O quinto e mais novo exemplar da série São Paulo dos Mortos, escrito por Daniel Esteves, traz 3 histórias inéditas e completas nessa São Paulo pós apocalíptica infestada de zumbis. E antes que alguém pergunte, não é preciso ler as anteriores para entender essas novas histórias, isso é respeito para com os leitores! Lembrando que todas as histórias são escritas por Daniel Esteves, vamos agora falar das histórias:
Diário do Fim do Mundo tem desenhos de Kris Zullo e trata de um jornal distribuído na São Paulo dos mortos por um veterano jornalista, Vlad, e sua intrépida assistente, Deborah. Eles improvisam, escrevem, editam, imprimem e distribuem um jornal impresso como dá, para que informações de qualidade cheguem a um maior número de vivos que podem escapar da pandemia zumbi e dos próprios zumbis. Mas, no vácuo de poder legal e institucional, vivos mal-intencionados ganham poderes políticos reais nesse novo mundo caótico. A última notícia publicada pelo jornal irritou gente poderosa o suficiente para Deborah perceber fogo na redação do jornal e partir em disparada para salvar Vlad desse incêndio. É um conto, se eu falar só um pouco a mais, entrego o final e o meio. É a história da capa e é a melhor da edição.
Amor, Drone e Cigarros tem desenhos e arte-final de Carlos Gritti e esboços de Samuel Bono. Um stalker usa um drone para espionar uma garota que se sente visivelmente incomodada com a situação. Um dia, em vez de tentar derrubar o drone, a garota resolve colar um bilhete na máquina com durex. O stalker entende este gesto como um gesto de amor e sai de sua casa para se encontrar com a garota. Mas estamos num mundo de zumbis, tudo o que não está certo sempre pode dar ainda mais errado.
Gibis São Um Ótimo Remédio tem desenhos de Fred Hildebrand e traz de volta o Morto Boy. Nessa história, nosso simpático moto boy do fim do mundo precisa conseguir um remédio com uma mulher conhecida como a Farmacêutica, que curte mangás e quer uma edição rara que nosso herói não tem. Assim sendo, ela propõe que ele a leve na garupa para uma das gibiterias da cidade. Será que ele conseguirá o mangá raro que é o preço do remédio para o tiozinho diabético?
A parte gráfica e a narrativa gráfica delas são igualmente excelentes, minha predileção pela primeira história (que é o destaque da capa) se deu pelo texto. Cada desenhista imprime um traço e um estilo diferente, mas tudo se conversa. Em todas as histórias, a São Paulo dos mortos é suja e os mortos-vivos não são as únicas ameaças aos protagonistas.

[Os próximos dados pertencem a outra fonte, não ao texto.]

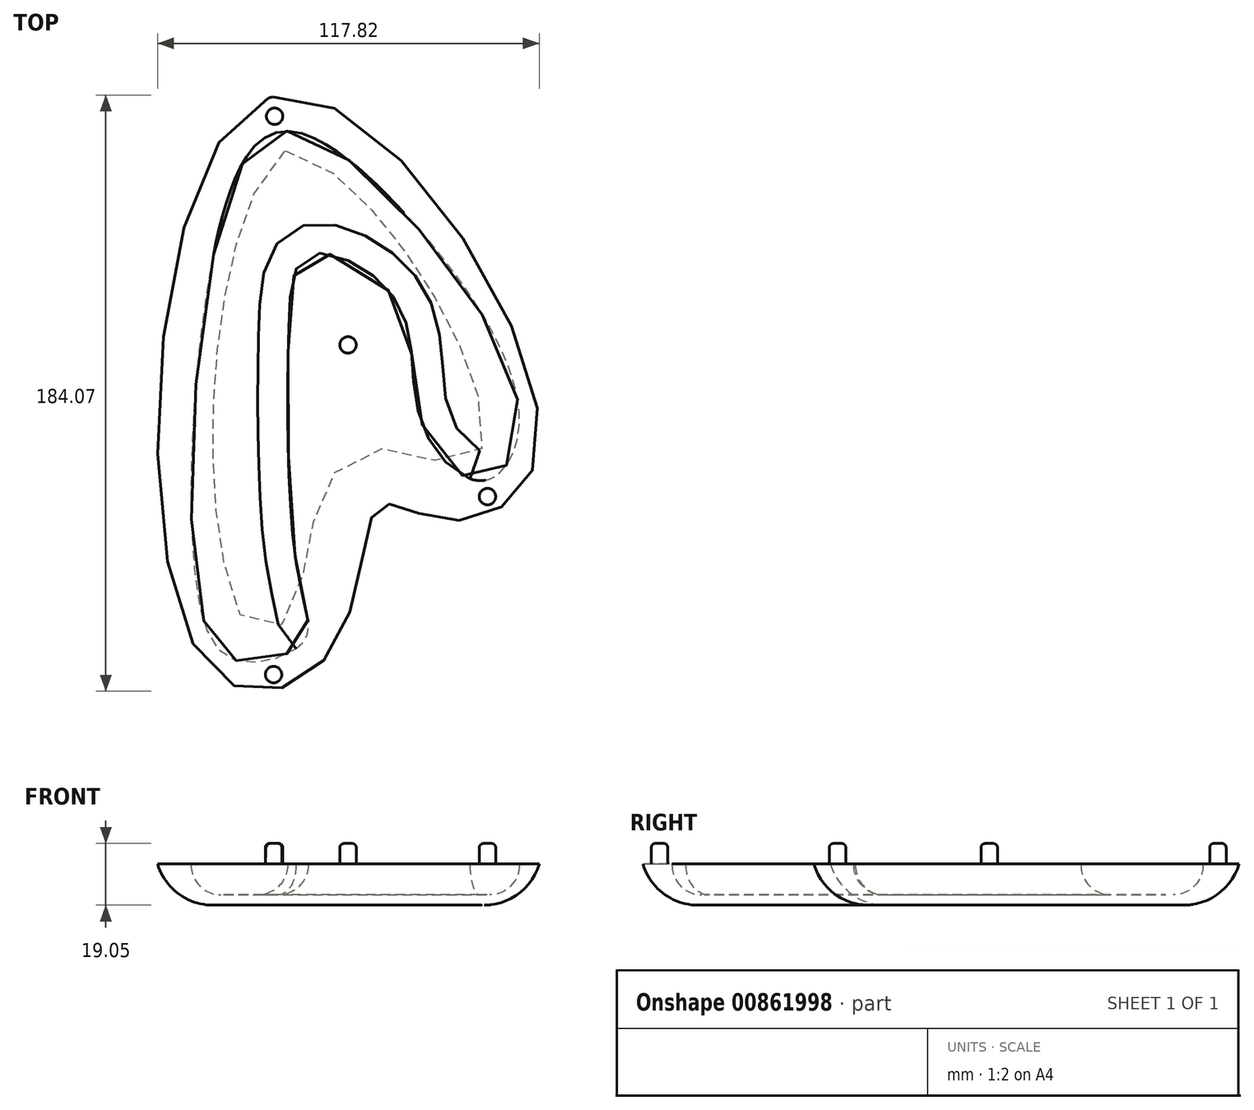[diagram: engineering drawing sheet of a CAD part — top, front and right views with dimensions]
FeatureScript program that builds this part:
annotation { "Feature Type Name" : "Feature", "Feature Type Description" : "" }
export const myFeature = defineFeature(function(context is Context, id is Id, definition is map)
    precondition{}
    {
        {
            var Q0;
            Q0=qCreatedBy(makeId("Top.planeOp"),FACE);
            var sketch = newSketch(context, id + "F0", { "sketchPlane" : qUnion([Q0])});
            skLineSegment(sketch, "E0", {"start": v(-51.7, -50.28) * mm, "end": v(-51.7, 51.32) * mm});
            skLineSegment(sketch, "E1", {"start": v(-51.7, 51.32) * mm, "end": v(-41.03, 51.32) * mm});
            skLineSegment(sketch, "E2", {"start": v(-41.03, 51.32) * mm, "end": v(-41.03, -50.28) * mm});
            skLineSegment(sketch, "E3", {"start": v(-41.03, -50.28) * mm, "end": v(-51.7, -50.28) * mm});
            skFitSpline(sketch, "E4", {"points": [v(-56.83, 61.26) * mm, v(-59.56, -52.95) * mm, v(-46.25, -64.69) * mm, v(-28.88, -58.06) * mm, v(-30.58, -38.29) * mm, v(-33.65, 37.4) * mm, v(-26.5, 61.26) * mm, v(0, 46.26) * mm, v(7.26, 9.44) * mm, v(26.35, -8.63) * mm, v(37.6, 11.15) * mm, v(2.49, 73.54) * mm, v(-36.38, 99.1) * mm, v(-56.83, 61.26) * mm]});
            skSolve(sketch);
        }
        {
            var Q0;
            Q0=makeQuery(id+"F0.imprint","IMPRINT",FACE,{"disambiguationData":[TD([[makeQuery(id+"F0.imprint","IMPRINT",EDGE,{"derivedFrom":sQuery(id+"F0.wireOp",EDGE,"E0")}),1.0]])]});
            var Q1;
            Q1=makeQuery(id+"F0.imprint","IMPRINT",FACE,{"disambiguationData":[TD([[makeQuery(id+"F0.imprint","IMPRINT",EDGE,{"derivedFrom":sQuery(id+"F0.wireOp",EDGE,"E0")}),-1.0]])]});
            extrude(context, id + "F1", {"entities" : qUnion([Q0, Q1]), "endBound" : BoundingType.SYMMETRIC, "depth" : 19.05 * mm, "offsetDistance" : 25.4 * mm});
        }
        {
            var Q0;
            Q0=makeQuery(id+"F1.opExtrude","CAP_FACE",FACE,{"disambiguationData":[OSD([sQuery(id+"F0.wireOp",EDGE,"E4")])],"isStart":false});
            fillet(context, id + "F2", {"entities" : qUnion([Q0]), "radius" : 9.22 * mm, "tangentPropagation" : true, "allowEdgeOverflow" : false});
        }
        {
            var Q0;
            Q0=makeQuery(id+"F1.opExtrude","CAP_FACE",FACE,{"disambiguationData":[OSD([sQuery(id+"F0.wireOp",EDGE,"E4")])],"isStart":true});
            fillet(context, id + "F3", {"entities" : qUnion([Q0]), "radius" : 9.22 * mm, "tangentPropagation" : true, "allowEdgeOverflow" : false});
        }
        {
            var Q0;
            Q0=qCreatedBy(makeId("Top.planeOp"),FACE);
            var sketch = newSketch(context, id + "F4", { "sketchPlane" : qUnion([Q0])});
            skFitSpline(sketch, "E5", {"points": [v(-39.96, 109.45) * mm, v(-60.26, -63.74) * mm, v(-19.95, -60.52) * mm, v(-5.79, -16.66) * mm, v(13.96, -20.7) * mm, v(43.72, 4.73) * mm, v(-39.96, 109.45) * mm]});
            skCircle(sketch, "E6", {"center": v(-15.3, 33.26) * mm, "radius": 2.54 * mm});
            skCircle(sketch, "E7", {"center": v(-38.28, -68.53) * mm, "radius": 2.54 * mm});
            skCircle(sketch, "E8", {"center": v(27.76, -13.57) * mm, "radius": 2.54 * mm});
            skCircle(sketch, "E9", {"center": v(-37.98, 103.86) * mm, "radius": 2.54 * mm});
            skSolve(sketch);
        }
        {
            var Q0;
            Q0=makeQuery(id+"F4.imprint","IMPRINT",FACE,{"disambiguationData":[TD([[makeQuery(id+"F4.imprint","IMPRINT",EDGE,{"derivedFrom":sQuery(id+"F4.wireOp",EDGE,"E5")}),1.0]])]});
            var Q1;
            Q1=makeQuery(id+"F4.imprint","IMPRINT",FACE,{"disambiguationData":[TD([[makeQuery(id+"F4.imprint","IMPRINT",EDGE,{"derivedFrom":sQuery(id+"F4.wireOp",EDGE,"E7")}),1.0]])]});
            var Q2;
            Q2=makeQuery(id+"F4.imprint","IMPRINT",FACE,{"disambiguationData":[TD([[makeQuery(id+"F4.imprint","IMPRINT",EDGE,{"derivedFrom":sQuery(id+"F4.wireOp",EDGE,"E6")}),1.0]])]});
            var Q3;
            Q3=makeQuery(id+"F4.imprint","IMPRINT",FACE,{"disambiguationData":[TD([[makeQuery(id+"F4.imprint","IMPRINT",EDGE,{"derivedFrom":sQuery(id+"F4.wireOp",EDGE,"E8")}),1.0]])]});
            var Q4;
            Q4=makeQuery(id+"F4.imprint","IMPRINT",FACE,{"disambiguationData":[TD([[makeQuery(id+"F4.imprint","IMPRINT",EDGE,{"derivedFrom":sQuery(id+"F4.wireOp",EDGE,"E9")}),1.0]])]});
            extrude(context, id + "F5", {"entities" : qUnion([Q0, Q1, Q2, Q3, Q4]), "oppositeDirection" : true, "depth" : 12.7 * mm, "offsetDistance" : 25.4 * mm});
        }
        {
            var Q0;
            Q0=makeQuery(id+"F4.imprint","IMPRINT",FACE,{"disambiguationData":[TD([[makeQuery(id+"F4.imprint","IMPRINT",EDGE,{"derivedFrom":sQuery(id+"F4.wireOp",EDGE,"E7")}),1.0]])]});
            var Q1;
            Q1=makeQuery(id+"F4.imprint","IMPRINT",FACE,{"disambiguationData":[TD([[makeQuery(id+"F4.imprint","IMPRINT",EDGE,{"derivedFrom":sQuery(id+"F4.wireOp",EDGE,"E6")}),1.0]])]});
            var Q2;
            Q2=makeQuery(id+"F4.imprint","IMPRINT",FACE,{"disambiguationData":[TD([[makeQuery(id+"F4.imprint","IMPRINT",EDGE,{"derivedFrom":sQuery(id+"F4.wireOp",EDGE,"E8")}),1.0]])]});
            var Q3;
            Q3=makeQuery(id+"F4.imprint","IMPRINT",FACE,{"disambiguationData":[TD([[makeQuery(id+"F4.imprint","IMPRINT",EDGE,{"derivedFrom":sQuery(id+"F4.wireOp",EDGE,"E9")}),1.0]])]});
            extrude(context, id + "F6", {"entities" : qUnion([Q0, Q1, Q2, Q3]), "operationType" : NewBodyOperationType.ADD, "depth" : 6.35 * mm, "offsetDistance" : 25.4 * mm});
        }
        {
            var Q0;
            Q0=makeQuery(id+"F1.opExtrude","SWEPT_BODY",BODY,{"disambiguationData":[OSD([sQuery(id+"F0.wireOp",EDGE,"E4")])]});
            var Q1;
            Q1=makeQuery(id+"F5.opExtrude","SWEPT_BODY",BODY,{"disambiguationData":[OSD([sQuery(id+"F4.wireOp",EDGE,"E5")])]});
            booleanBodies(context, id + "F7", {"operationType" : BooleanOperationType.SUBTRACTION, "tools" : qUnion([Q0]), "targets" : qUnion([Q1])});
        }
        {
            var Q0;
            Q0=makeQuery(id+"F5.opExtrude","CAP_FACE",FACE,{"disambiguationData":[OSD([sQuery(id+"F4.wireOp",EDGE,"E5")])],"isStart":false});
            fillet(context, id + "F8", {"entities" : qUnion([Q0]), "radius" : 17.78 * mm, "tangentPropagation" : true, "allowEdgeOverflow" : false});
        }
        {
            var Q0;
            Q0=makeQuery(id+"F6.opExtrude","CAP_EDGE",EDGE,{"disambiguationData":[OSD([sQuery(id+"F4.wireOp",EDGE,"E7")])],"isStart":false});
            var Q1;
            Q1=makeQuery(id+"F6.opExtrude","CAP_EDGE",EDGE,{"disambiguationData":[OSD([sQuery(id+"F4.wireOp",EDGE,"E6")])],"isStart":false});
            var Q2;
            Q2=makeQuery(id+"F6.opExtrude","CAP_EDGE",EDGE,{"disambiguationData":[OSD([sQuery(id+"F4.wireOp",EDGE,"E8")])],"isStart":false});
            var Q3;
            Q3=makeQuery(id+"F6.opExtrude","CAP_EDGE",EDGE,{"disambiguationData":[OSD([sQuery(id+"F4.wireOp",EDGE,"E9")])],"isStart":false});
            fillet(context, id + "F9", {"entities" : qUnion([Q0, Q1, Q2, Q3]), "radius" : 1.27 * mm, "tangentPropagation" : true, "allowEdgeOverflow" : false});
        }
    });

Como já dito, são 3 histórias inéditas e completas, de modo que a leitura dos anteriores não é obrigatória. São Paulo dos Mortos V tem capa cartão, lombada canoa, miolo em preto e branco, R$25,00 (mais eventual frete) no site da Zapata Edições. É uma excelente pedida para quem gosta de quadrinhos de modo geral, terror e histórias de mortos-vivos mais especificamente.
É São Paulo, é Brasil e é o jeito de falar dos paulistas ao contar esse tipo de história; isso é que dá um diferencial. Só não entendi porque grawlixes substituíram os palavrões, afinal, as maiores violências desse tipo de história não são verbais. Enfim, caso sua criança não tenha medo, ela verá violência, terror e horror, mas não palavrões. Indicado para todas as idades? Veja bem, é terror...
Boas leituras e, se puder, bons sonhos, hahahahahahaha!